Trump’s campaign acknowledged this reality Thursday, when it voluntarily dropped a federal lawsuit to halt Wayne County’s certification of votes. It came after three similar lawsuits in Pennsylvania, Georgia and Arizona were dismissed. The campaign said the Michigan lawsuit was dropped due to the actions of Wayne County officials.

However, the president’s efforts to change the election result did not end there: Friday afternoon, Trump called a White House meeting with a delegation of four Republicans from Michigan. The meeting was seen as an effort to pressure lawmakers to use the legislature to ignore the will of voters and send pro-Trump voters to the Electoral College, giving Trump the 16 Electoral College votes in the ‘State.

But after that meeting, the state’s top Republicans, Senate Majority Leader Mike Shirkey and House Speaker Lee Chatfield, released a statement saying they would go through “the normal process” to certify voters from. the state.

“The candidates who win the most votes win Michigan’s election and electoral votes. These are simple truths that should give confidence in our elections, ”they said.

This meeting – and the Wayne County certification incident – were both cited in the Detroit lawsuit, which was brought by three Detroit voters and the Michigan Welfare Rights Organization, represented by attorneys for the NAACP Legal Defense Fund. .

And the lawsuit is part of a growing wave of concern that the Trump campaign is trying to delegitimize black votes – not only in Detroit, but in other largely black cities, such as Atlanta, Philadelphia and Milwaukee, The Washington Post reports.

“It’s as vile now as it was during reconstruction,” Carol Anderson, professor of African American studies at Emory University, told The Post. “It’s a very narrow, slippery slope, from saying ‘illegal votes’ to ‘illegal voters’, so this attack on black voters is real.”

A Michigan official’s interactions with Trump have also reportedly caught the attention of Michigan Attorney General Dana Nessel, who another Washington Post report said could open inquiries into whether officials’ efforts to revoke their certification and the meeting of lawmakers with the president involved conspiracy, corruption, or perjury that could violate state law.

Nessel’s office did not comment on this story to the Post. If his office continues the case, officials who allegedly acted inappropriately could face criminal charges and penalties, including jail time.

Michigan will soon certify its results

The content of Friday’s White House meeting with Michigan Republicans remains opaque, and White House officials have not commented on what happened there.

Subsequently, however, Senate Majority Leader Shirkey and Speaker of the House Chatfield released a statement saying they had requested coronavirus relief funds at the meeting and that they “ would follow the law and go through the normal process for Michigan voters, as we have said throughout this election. . ”

This seems to suggest that lawmakers do not plan to interfere with Michigan’s certification process, which is expected to end on Monday.

As Vox’s Andrew Prokop wrote, the state’s certification process requires the approval of a four-person bipartisan board, similar to the one in Wayne County that initially stalled.

Prokop notes that another state-level standoff would “call into question whether Biden would get Michigan’s 16 electoral votes,” but that even if the president received Michigan electoral votes, the Trump side would be expected to succeed. to cancel the results in at least two more swing states to deprive Biden of his Electoral College victory.

And while Trump has mounted similar challenges in other states in an apparent attempt to do just that, any struggle for certification would almost certainly go to court, writes Prokop.
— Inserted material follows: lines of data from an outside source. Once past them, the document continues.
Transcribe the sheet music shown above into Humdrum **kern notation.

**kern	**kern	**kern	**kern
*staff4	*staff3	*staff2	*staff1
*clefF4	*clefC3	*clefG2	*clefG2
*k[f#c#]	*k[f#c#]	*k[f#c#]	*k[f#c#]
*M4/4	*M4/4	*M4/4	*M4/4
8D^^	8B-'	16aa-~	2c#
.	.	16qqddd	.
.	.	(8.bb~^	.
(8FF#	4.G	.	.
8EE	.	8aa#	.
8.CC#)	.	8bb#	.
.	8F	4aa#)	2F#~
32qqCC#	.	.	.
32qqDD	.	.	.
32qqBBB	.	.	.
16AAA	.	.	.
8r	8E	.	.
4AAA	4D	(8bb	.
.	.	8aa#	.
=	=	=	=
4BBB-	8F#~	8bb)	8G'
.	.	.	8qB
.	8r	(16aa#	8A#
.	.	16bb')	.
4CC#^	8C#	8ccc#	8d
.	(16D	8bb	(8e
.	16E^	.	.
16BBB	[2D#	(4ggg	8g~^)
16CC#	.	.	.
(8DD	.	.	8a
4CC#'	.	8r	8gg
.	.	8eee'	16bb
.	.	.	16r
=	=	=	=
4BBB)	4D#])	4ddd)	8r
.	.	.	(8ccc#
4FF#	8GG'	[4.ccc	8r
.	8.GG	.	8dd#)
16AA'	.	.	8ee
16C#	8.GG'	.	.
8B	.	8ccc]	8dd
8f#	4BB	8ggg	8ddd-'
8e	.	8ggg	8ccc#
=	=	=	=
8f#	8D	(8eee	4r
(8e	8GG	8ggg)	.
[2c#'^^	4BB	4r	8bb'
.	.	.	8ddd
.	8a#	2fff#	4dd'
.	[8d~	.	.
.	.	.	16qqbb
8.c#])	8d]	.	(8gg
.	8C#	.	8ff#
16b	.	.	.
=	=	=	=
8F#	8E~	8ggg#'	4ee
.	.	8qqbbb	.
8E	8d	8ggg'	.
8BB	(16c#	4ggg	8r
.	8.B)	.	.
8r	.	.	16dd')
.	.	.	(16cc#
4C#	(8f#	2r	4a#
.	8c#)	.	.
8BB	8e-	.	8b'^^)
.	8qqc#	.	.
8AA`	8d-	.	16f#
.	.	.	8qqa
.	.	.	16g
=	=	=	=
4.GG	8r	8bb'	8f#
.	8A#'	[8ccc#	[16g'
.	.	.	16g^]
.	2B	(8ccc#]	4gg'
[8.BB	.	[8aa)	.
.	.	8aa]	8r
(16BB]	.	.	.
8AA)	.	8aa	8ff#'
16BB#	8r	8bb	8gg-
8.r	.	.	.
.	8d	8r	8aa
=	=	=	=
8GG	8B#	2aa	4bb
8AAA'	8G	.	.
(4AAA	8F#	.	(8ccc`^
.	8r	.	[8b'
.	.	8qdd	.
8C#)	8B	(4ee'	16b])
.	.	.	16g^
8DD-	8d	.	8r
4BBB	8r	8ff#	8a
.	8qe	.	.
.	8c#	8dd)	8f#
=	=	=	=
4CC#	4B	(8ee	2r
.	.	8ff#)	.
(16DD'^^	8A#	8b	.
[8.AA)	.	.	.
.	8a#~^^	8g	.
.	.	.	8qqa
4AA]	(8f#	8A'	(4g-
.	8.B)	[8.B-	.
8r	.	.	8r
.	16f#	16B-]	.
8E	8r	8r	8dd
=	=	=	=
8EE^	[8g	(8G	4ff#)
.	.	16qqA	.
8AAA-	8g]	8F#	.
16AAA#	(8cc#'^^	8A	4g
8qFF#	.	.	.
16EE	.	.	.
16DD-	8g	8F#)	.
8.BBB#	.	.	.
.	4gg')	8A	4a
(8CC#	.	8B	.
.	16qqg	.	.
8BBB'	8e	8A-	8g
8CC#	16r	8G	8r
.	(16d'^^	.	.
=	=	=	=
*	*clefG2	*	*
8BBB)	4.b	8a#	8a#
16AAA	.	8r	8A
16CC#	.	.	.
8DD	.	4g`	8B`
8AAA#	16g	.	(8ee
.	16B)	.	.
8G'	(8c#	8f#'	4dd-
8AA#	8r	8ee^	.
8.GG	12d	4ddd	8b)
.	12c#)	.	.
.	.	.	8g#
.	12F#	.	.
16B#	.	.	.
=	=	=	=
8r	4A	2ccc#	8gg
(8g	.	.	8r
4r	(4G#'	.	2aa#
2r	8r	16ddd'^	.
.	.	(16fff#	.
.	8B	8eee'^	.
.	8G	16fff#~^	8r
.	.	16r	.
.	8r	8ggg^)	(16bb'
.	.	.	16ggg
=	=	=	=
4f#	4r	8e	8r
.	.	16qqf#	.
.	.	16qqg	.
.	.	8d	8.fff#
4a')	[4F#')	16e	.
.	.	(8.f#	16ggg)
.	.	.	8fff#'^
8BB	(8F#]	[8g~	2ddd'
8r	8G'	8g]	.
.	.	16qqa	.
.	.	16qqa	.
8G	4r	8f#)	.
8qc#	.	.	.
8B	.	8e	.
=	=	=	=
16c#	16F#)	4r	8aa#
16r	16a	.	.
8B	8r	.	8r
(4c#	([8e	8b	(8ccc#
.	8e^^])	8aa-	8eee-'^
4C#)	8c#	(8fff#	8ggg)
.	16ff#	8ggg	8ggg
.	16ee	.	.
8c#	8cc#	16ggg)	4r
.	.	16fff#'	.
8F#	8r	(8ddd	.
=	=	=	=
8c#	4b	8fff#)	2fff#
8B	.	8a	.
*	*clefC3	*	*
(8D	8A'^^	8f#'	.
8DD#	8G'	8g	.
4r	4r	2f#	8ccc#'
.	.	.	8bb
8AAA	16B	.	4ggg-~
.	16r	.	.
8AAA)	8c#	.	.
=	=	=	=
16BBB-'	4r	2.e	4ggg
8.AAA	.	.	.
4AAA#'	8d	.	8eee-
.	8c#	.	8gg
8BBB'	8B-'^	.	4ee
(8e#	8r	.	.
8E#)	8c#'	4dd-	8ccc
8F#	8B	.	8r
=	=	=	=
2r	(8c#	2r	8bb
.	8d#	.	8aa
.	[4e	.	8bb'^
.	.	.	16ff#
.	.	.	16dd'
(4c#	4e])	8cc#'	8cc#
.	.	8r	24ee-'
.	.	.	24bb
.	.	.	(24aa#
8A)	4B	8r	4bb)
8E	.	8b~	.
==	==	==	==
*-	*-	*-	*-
In Michigan, senior officials are largely Democrats, including Secretary of State, Attorney General Nessel and Governor Gretchen Whitmer, all of whom are expected to fight any last-minute efforts to alter election results. And while Republicans hold the state legislature, Shirkey and Chatfield, for the moment at least, seem reluctant to help the president.

Still, given the division of power in the state and the lack of precedent for efforts like the president’s, what exactly would happen if the state did not certify on Monday remains unclear.